**Stated goal**
Rewrite all of the records below with each "common name" swapped for "vernacular name" and everything else left unchanged. Leave the pictures out of your answer.

Collected data entries
******
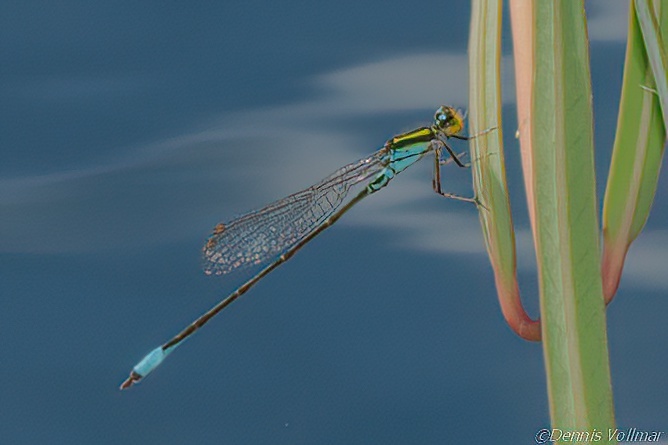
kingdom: Animalia
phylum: Arthropoda
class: Insecta
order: Odonata
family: Coenagrionidae
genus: Neoerythromma
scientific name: Neoerythromma cultellatum
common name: Caribbean yellowface
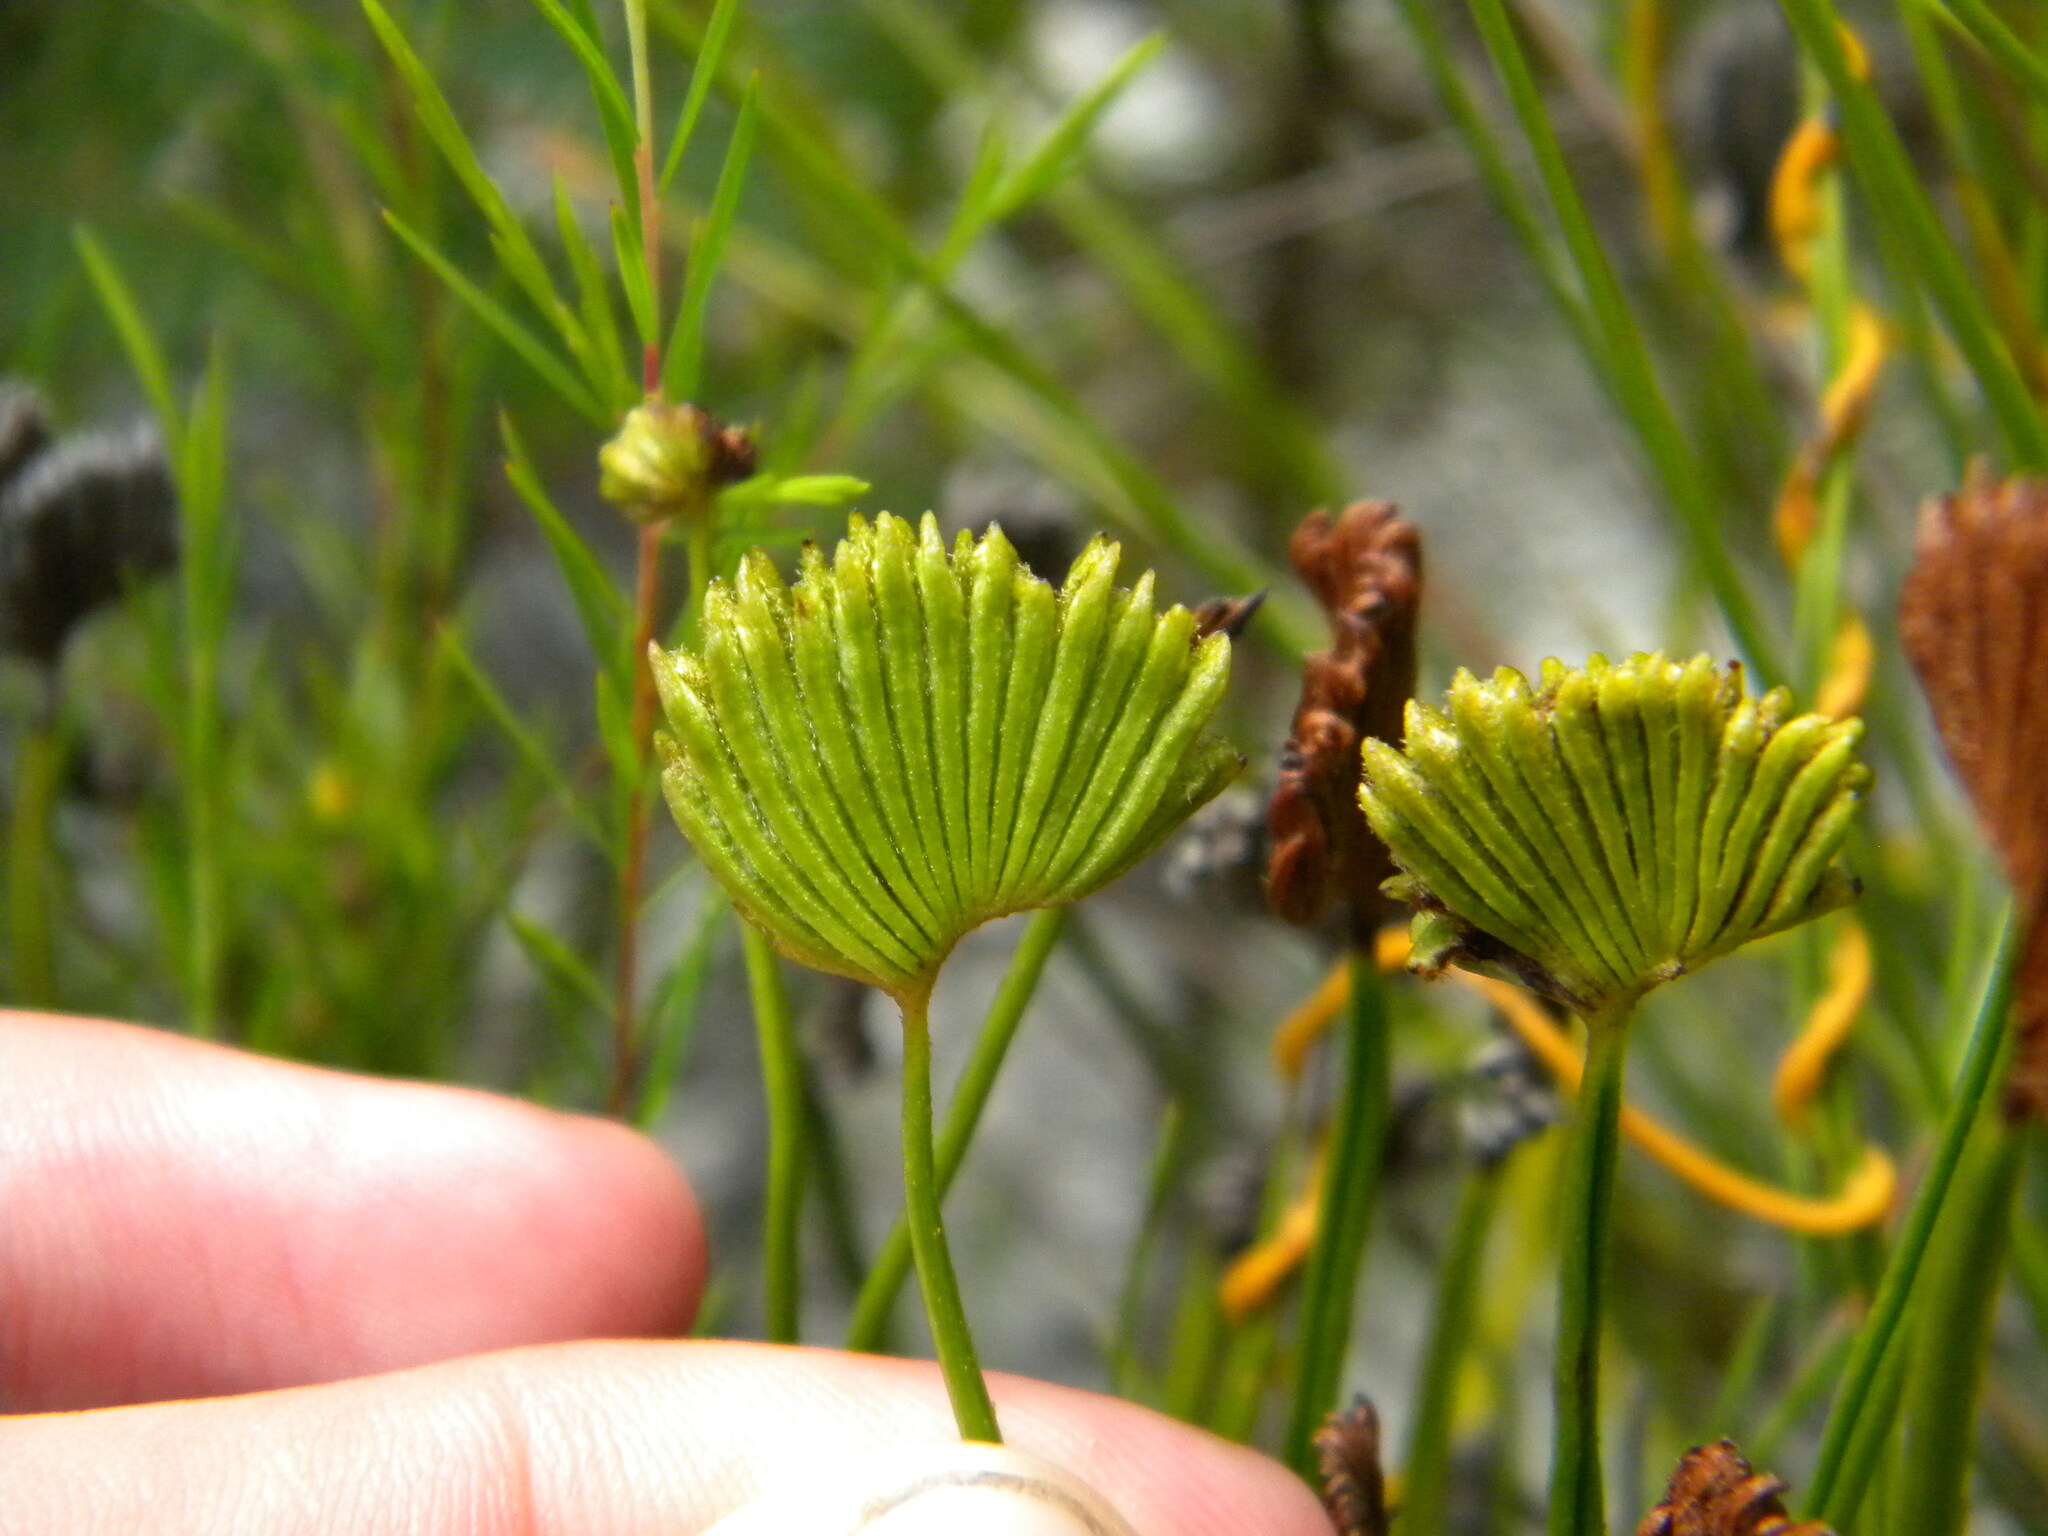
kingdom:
******
**Solution to this exercise**
kingdom: Animalia
phylum: Arthropoda
class: Insecta
order: Odonata
family: Coenagrionidae
genus: Neoerythromma
scientific name: Neoerythromma cultellatum
vernacular name: Caribbean yellowface
kingdom:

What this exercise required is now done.